Keisling, who directs the Center for Public Service at Portland State University's Mark O. Hatfield School of Government, cited stats showing that fire departments nationwide responded to 31.6 million emergency calls in 2013, 1.24 million of which were for fires.

The number of emergency calls had nearly tripled since 1980. The number of calls for actual fires had been cut almost in half.

Kenney's administration thinks highly of Derrick Sawyer, who was appointed fire commissioner by Mayor Nutter in June 2014.

But there's obvious appeal in hiring an outsider, who can start fresh without being burdened by existing relationships or internal griping about veering away from the way things always have been done here.

City Controller Alan Butkovitz has long criticized the Fire Department's "Third World response rate" and organizational shortcomings.

He pointed to Nutter's decision to hire Charles H. Ramsey to run the Philadelphia Police Department as an example of the type of commissioner Kenney needs.

"The Fire Department has had a series of career bureaucrats who moved into the top spot," Butkovitz said.

"Some of them didn't have a particularly strong background in fighting fires or doing paramedic runs.

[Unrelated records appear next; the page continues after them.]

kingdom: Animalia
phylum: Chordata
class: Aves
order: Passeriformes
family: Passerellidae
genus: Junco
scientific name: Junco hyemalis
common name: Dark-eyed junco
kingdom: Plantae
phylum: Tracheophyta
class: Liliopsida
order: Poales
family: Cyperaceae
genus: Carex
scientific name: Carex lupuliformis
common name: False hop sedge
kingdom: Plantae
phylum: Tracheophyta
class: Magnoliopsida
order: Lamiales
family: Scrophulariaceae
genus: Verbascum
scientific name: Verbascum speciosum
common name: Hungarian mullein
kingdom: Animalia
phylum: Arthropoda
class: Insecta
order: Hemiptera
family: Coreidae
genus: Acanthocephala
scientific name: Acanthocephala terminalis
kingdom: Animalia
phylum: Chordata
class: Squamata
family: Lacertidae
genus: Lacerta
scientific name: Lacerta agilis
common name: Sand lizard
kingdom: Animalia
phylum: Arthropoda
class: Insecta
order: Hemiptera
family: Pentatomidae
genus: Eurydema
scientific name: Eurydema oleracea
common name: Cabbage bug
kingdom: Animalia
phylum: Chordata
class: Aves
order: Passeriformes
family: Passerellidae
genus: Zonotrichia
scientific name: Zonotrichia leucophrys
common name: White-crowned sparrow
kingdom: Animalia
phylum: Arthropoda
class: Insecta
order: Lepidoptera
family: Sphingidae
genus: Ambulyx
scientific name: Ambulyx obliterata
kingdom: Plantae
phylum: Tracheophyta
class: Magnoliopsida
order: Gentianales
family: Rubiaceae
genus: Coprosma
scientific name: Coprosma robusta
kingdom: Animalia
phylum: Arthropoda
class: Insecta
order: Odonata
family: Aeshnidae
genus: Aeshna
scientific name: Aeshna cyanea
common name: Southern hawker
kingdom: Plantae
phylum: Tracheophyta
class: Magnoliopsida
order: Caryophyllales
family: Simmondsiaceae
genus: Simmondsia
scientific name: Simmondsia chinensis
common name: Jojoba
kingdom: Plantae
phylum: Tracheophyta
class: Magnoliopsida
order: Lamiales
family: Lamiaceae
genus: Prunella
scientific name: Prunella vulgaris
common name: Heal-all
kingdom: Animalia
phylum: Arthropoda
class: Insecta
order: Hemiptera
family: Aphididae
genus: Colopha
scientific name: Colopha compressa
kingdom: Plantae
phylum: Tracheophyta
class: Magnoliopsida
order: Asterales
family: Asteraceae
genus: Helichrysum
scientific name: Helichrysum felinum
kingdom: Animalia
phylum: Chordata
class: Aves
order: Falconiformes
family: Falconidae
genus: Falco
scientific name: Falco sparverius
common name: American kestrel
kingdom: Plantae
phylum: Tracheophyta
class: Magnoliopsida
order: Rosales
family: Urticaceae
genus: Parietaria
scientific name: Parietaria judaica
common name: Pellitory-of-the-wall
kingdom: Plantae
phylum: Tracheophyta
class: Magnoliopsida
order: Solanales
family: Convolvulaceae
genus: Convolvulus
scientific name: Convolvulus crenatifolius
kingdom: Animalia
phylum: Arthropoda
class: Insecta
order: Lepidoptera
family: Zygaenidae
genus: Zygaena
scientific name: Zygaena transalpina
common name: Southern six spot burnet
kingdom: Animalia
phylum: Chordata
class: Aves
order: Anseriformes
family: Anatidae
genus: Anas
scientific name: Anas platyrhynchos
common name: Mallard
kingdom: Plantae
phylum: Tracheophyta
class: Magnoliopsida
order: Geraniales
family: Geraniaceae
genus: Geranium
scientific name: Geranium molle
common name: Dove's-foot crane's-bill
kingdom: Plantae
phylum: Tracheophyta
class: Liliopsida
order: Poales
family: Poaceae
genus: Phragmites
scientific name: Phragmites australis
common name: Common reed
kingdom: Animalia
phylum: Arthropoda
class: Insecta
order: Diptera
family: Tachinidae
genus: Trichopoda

They were more bureaucrats than frontline people, so they didn't have the kind of national reputation and clout that Ramsey brought to the police department."

(Although Nutter got along swimmingly with Ramsey, his administration was perpetually at odds with Local 22, leaving the Fire Department caught in the middle.)

Local 22 president Andrew Thomas says he hopes that Kenney will still consider in-house candidates for the top job, given their familiarity with the department's strengths and weaknesses.

But either way, the department likely will be in for some noticeable changes.

"I think any new fire commissioner will ... look to the future, and then plan for it," Thomas said. "The organizational chart may change."